Acting in their capacity as Water and Sewer Commissioners, board members also approved the spending plans for those departments. Water and Sewer budgets are not sent to the voters since their income is derived from user fees and does not come from tax revenues.
The board also finalized the Annual Warning for Town Meeting Day including a couple of articles that will need explaining.
- In Article 3, voters are asked if they want to eliminate the elected post of Grand Juror, which is an obsolete law enforcement post the duties of which are done by the police. No one holds this office this year.
- In Article 4, voters are asked if they will eliminate the Budget Committee. This committee has only advisory powers and has not had any candidates run to be members in a few years. The select board could establish an appointed committee to do this function if it was thought necessary in the future, but the Budget Committee would have to be eliminated by the voters first.
- In Article 6, voters are asked if they would establish a reserve fund to cover unanticipated shortfalls or expenses. This is based on the advice of the town’s auditing firm – RHR Smith & Co. – to have a portion of the town’s operating budget set aside for an emergency. There was discussion of a reserve fund and a policy for adding to it and using funds from it and those talks will continue ahead of the town meeting.
Popple Dungeon culvert costs rise
VHB, the engineering firm working to replace the Popple Dungeon culvert destroyed during Tropical Storm Irene, came back to the board with questions based on information that will make the project more expensive than originally thought.Project engineer Jason Keener told the board that the geological study done found dense glacial till under the current footings. That would make driving piles more difficult and expensive.

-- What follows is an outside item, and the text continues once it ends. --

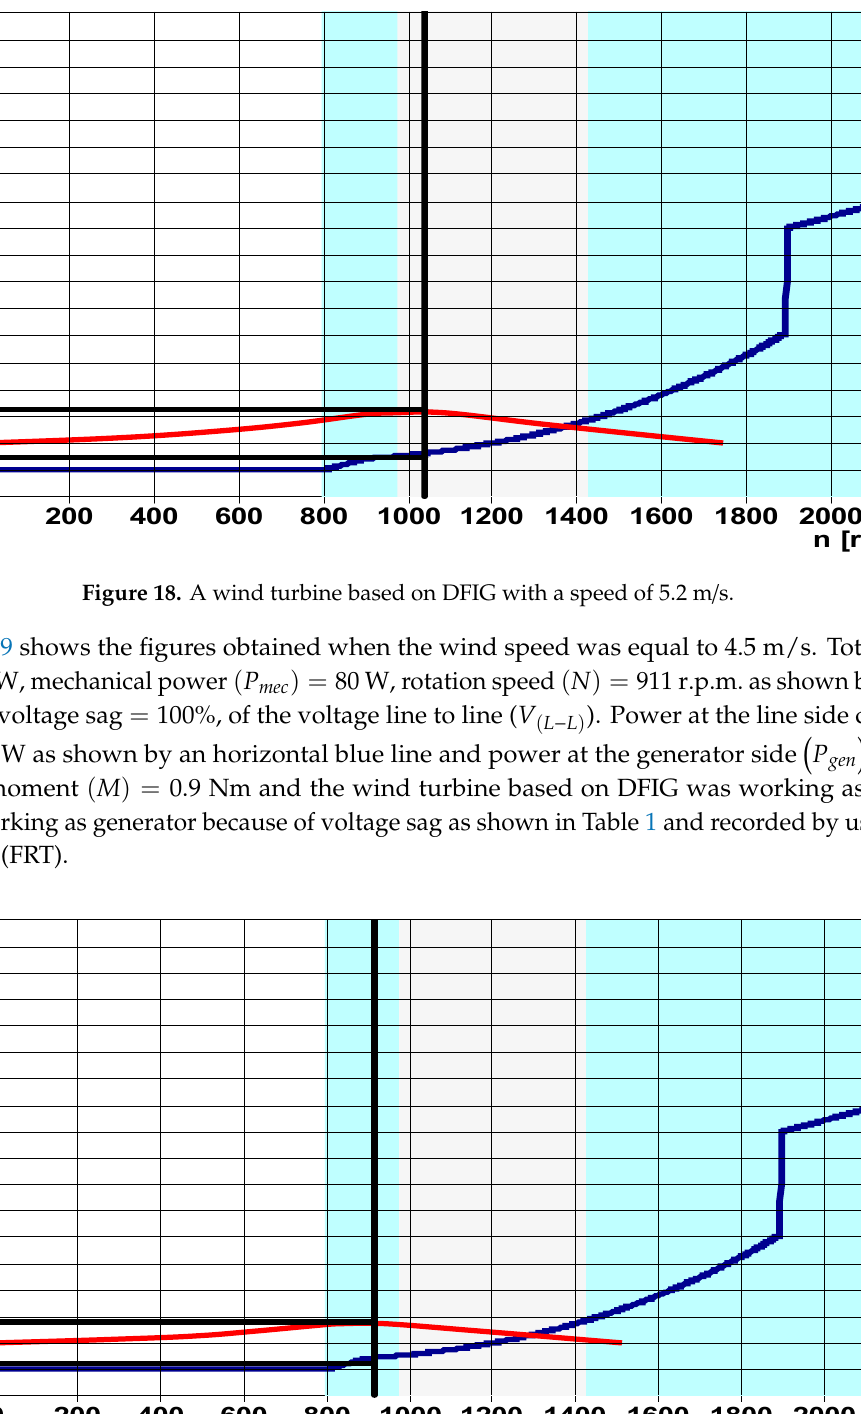
Figure 17. A wind turbine based on DFIG with a speed of 6.5 m/s.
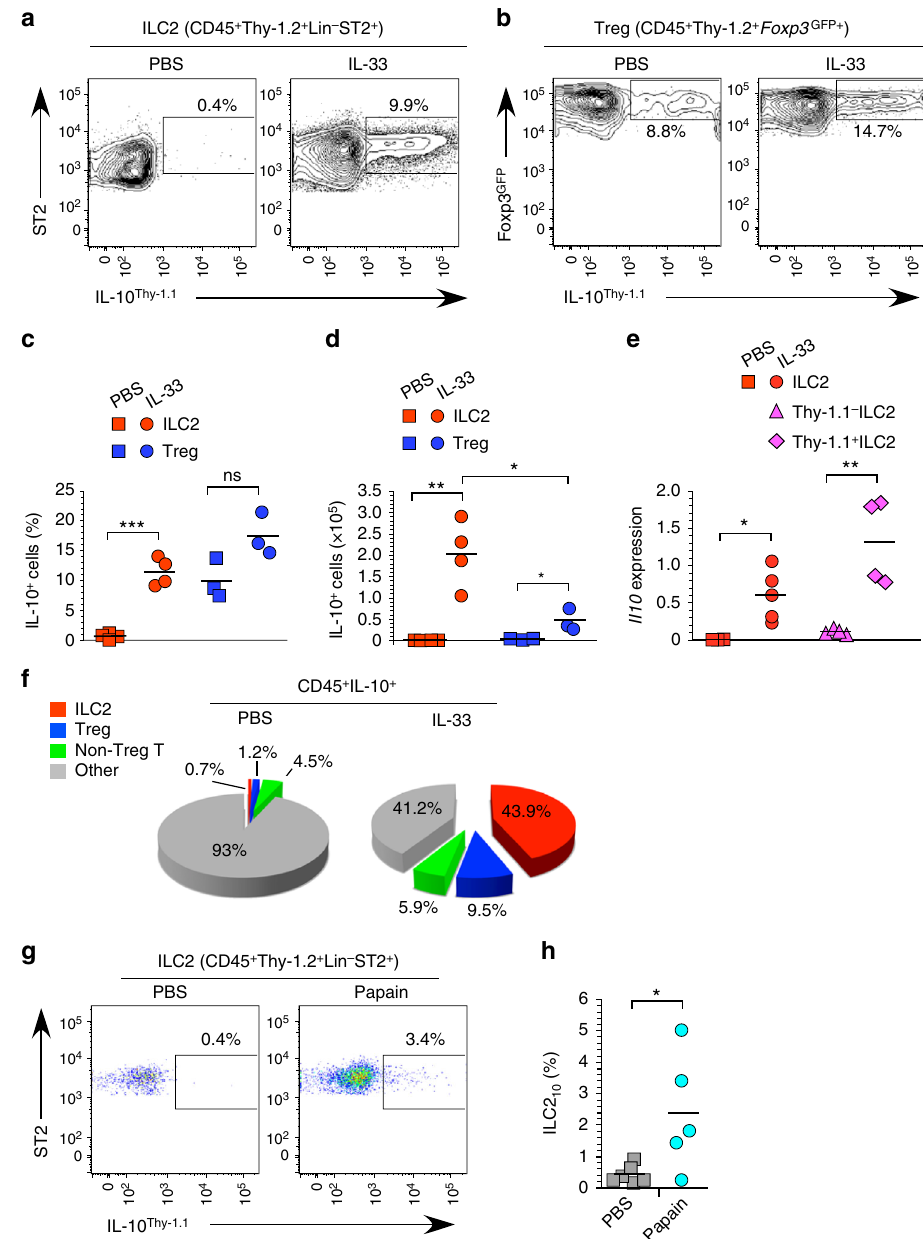
Fig. 2 ILC2 10 constitute a major subset of IL-10 producing lung hematopoietic cells. a , b Flow cytometry analysis of ILC2 ( a ) or T reg cells ( b ) from the lungs of 10BiT Foxp3 GFP dual reporter mice treated with PBS (left) or IL-33 (right). c , d Quantitation of the frequency ( c ) and number ( d ) of lung ILC2 10 and T reg cells, calculated from gates as in a and b, here and in all subsequent fi gures. e Il10 gene expression from total ILC2 from wild-type mice (red) or subsets of ILC2 from 10BiT Foxp3 GFP mice (pink) treated with PBS or IL-33. f Frequency of cell types including ILC2 as in a , T reg cells as in b , non-T reg T cells (Lin +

Keener said that the piles would have to be pre-drilled, which raises the cost but also gives the highest resiliency to flooding.
The project is funded by two grants of $300,000 each with a 25 percent town match, for a total funding of $750,000. But if the board were to continue with the option it favored in the past – drilled piles, poured-in-place concrete and a detour onsite, are now estimated at $955,000 or $205,000 over the budget.
According to Keener, the option of precast bridge footings instead of poured would lower the cost and also the bridge’s flood resiliency. And routing traffic around the three- to four-week construction would also lower the cost. But the offsite detour would dramatically increase response times of police, fire and ambulance.
“If you have a cardiac event or a structure fire,” said board member Ben Whalen who is also a captain in the Fire Department “you’re looking at a 30-minute response and then 50 minutes to the hospital.”
According to VHB’s estimates, the precast footings with an onsite detour would cost $810,000 or $60,000 over budget while doing the same work with traffic detoured on Rt 121 or Rt 11 would cost $710,000 or $40,000 under.
Adding to the problem is that VTrans has scheduled a “reclamation” project on Rt. 11 between Chester and Londonderry, further promising to slow any response time to west end of Popple Dungeon.
The board asked Pisha to return with more information, including the cost of VHB’s engineering work, the availability of Windham Fire and Londonderry Ambulance to help out and the work schedule for AOT’s Rt. 11 project.
New grant opportunity
Executive Assistant Julie Hance told the board that a new grant opportunity had arisen in which the Drinking Water Fund will have money available for projects and will fund the first five fundable applications submitted to them.These are 100 percent grants that require no matching funds from the town and Hance asked the board to quickly approve applying for $40,000 to create an inventory and a digital database – with GPS coordinates – of the water and sewer systems. The board approved making the application.